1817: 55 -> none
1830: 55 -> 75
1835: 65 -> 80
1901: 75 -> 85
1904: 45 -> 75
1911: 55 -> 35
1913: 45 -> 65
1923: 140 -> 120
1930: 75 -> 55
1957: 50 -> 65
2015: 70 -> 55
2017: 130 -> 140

----

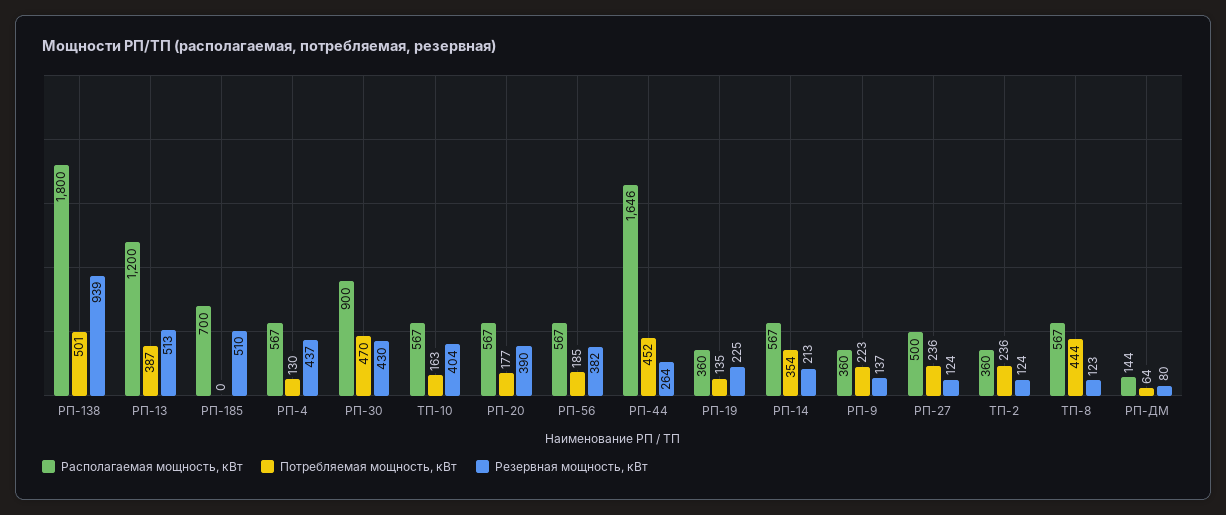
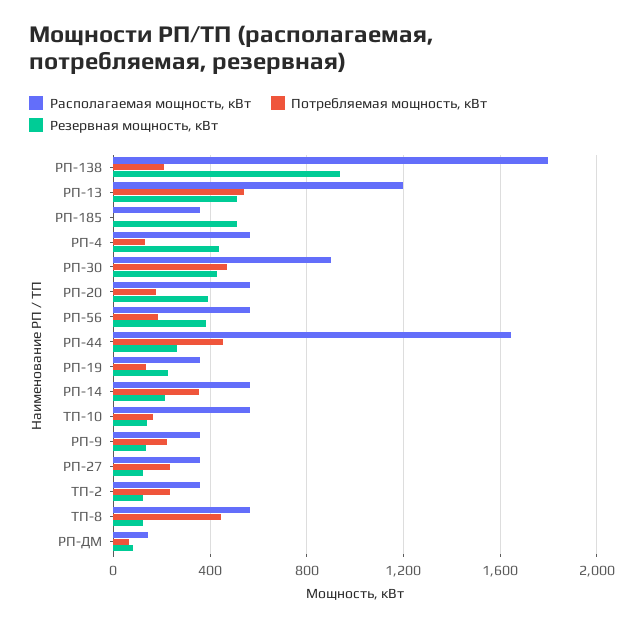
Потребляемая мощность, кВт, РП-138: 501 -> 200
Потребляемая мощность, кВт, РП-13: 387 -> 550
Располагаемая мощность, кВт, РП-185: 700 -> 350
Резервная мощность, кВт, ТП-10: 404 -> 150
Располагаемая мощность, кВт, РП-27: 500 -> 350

----

## Directive:
What do the lines above say from the one containing "1817: 55 -> none" down to the one containing "2017: 130 -> 140"? Return them exactly, both end lines included, and only them.

## Answer to this problem:
1817: 55 -> none
1830: 55 -> 75
1835: 65 -> 80
1901: 75 -> 85
1904: 45 -> 75
1911: 55 -> 35
1913: 45 -> 65
1923: 140 -> 120
1930: 75 -> 55
1957: 50 -> 65
2015: 70 -> 55
2017: 130 -> 140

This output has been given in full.